Waste sludge is a valuable resource for nitrogen recovery, while electro-fermentation system (EFS) can boost sludge fermentation. However, the simultaneous recovery of nitrogen nutrient during sludge treatment has not been achieved. Herein, we proposed a novel approach for sequential protein-ammonium recovery during sludge treatment by pretreatment-EFS. The results showed that 72.23 % of protein was recovered by alkaline-thermal pretreatment of dewatered sludge. The cascading EFS facilitated the ammonium recovery of 45−80 % in catholyte of pretreated dewatered sludge (EFS-TS) and raw waste sludge. The EFS-TS obtained the highest total chemical oxygen demand removal which increased by 6.39−14.53 % over anaerobic digestion. Metagenomics demonstrated that EFS attributed to the enrichment and interaction of electroactive, fermentative and nitrogen-fixing bacteria, which facilitated the organic degradation pathways, electron transfer, and nitrogen transformation. This study provides insights into syntrophic interaction between biofilm and suspension in the nutrient recovery electro-fermentation and presents a promising approach for processing sludge with full-form nitrogen recovery.

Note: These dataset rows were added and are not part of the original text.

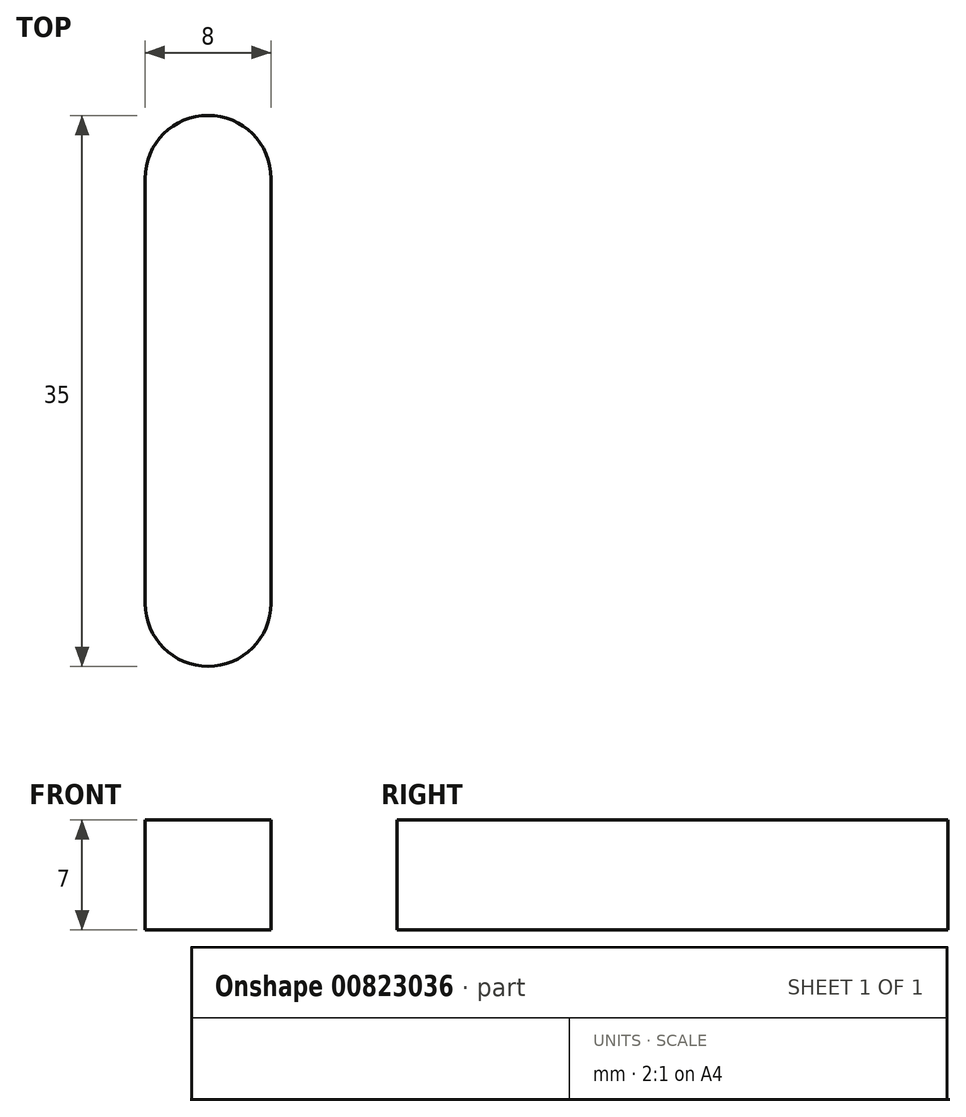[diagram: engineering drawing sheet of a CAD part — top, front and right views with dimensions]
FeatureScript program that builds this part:
annotation { "Feature Type Name" : "Feature", "Feature Type Description" : "" }
export const myFeature = defineFeature(function(context is Context, id is Id, definition is map)
    precondition{}
    {
        {
            var Q0;
            Q0=qCreatedBy(makeId("Top.planeOp"),FACE);
            var sketch = newSketch(context, id + "F0", { "sketchPlane" : qUnion([Q0])});
            skLineSegment(sketch, "E0.left", {"start": v(4, 13.5) * mm, "end": v(4, -13.5) * mm});
            skLineSegment(sketch, "E0.right", {"start": v(-4, 13.5) * mm, "end": v(-4, -13.5) * mm});
            skPoint(sketch, "E0.middle", {"position": v(0, 0) * mm});
            skArc(sketch, "E1", {"start": v(4, 13.5) * mm, "mid": v(0, 17.5) * mm, "end": v(-4, 13.5) * mm});
            skArc(sketch, "E2", {"start": v(-4, -13.5) * mm, "mid": v(0, -17.5) * mm, "end": v(4, -13.5) * mm});
            skSolve(sketch);
        }
        {
            var Q0;
            Q0=qSketchRegion(id+"F0",true);
            extrude(context, id + "F1", {"entities" : qUnion([Q0]), "depth" : 7 * mm, "offsetDistance" : 25 * mm});
        }
    });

废弃污泥是氮回收的宝贵资源，而电发酵系统（EFS）可以促进污泥发酵。然而，污泥处理过程中氮养分的同步回收尚未实现。在此，我们提出了一种在污泥处理过程中通过预处理-EFS 连续回收蛋白-铵的新方法。结果表明，脱水污泥经碱热预处理后，蛋白质回收率为72.23%。级联 EFS 促进了预处理脱水污泥 (EFS-TS) 和原废污泥的阴极电解液中 45−80% 的铵回收率。EFS-TS 获得了最高的总化学需氧量去除率，比厌氧消化增加了 6.39−14.53%。宏基因组学表明，EFS 归因于电活性、发酵和固氮细菌的富集和相互作用，促进了有机降解途径、电子转移和氮转化。这项研究提供了对营养物回收电发酵中生物膜和悬浮液之间互养相互作用的见解，并提出了一种有前景的全氮回收处理污泥的方法。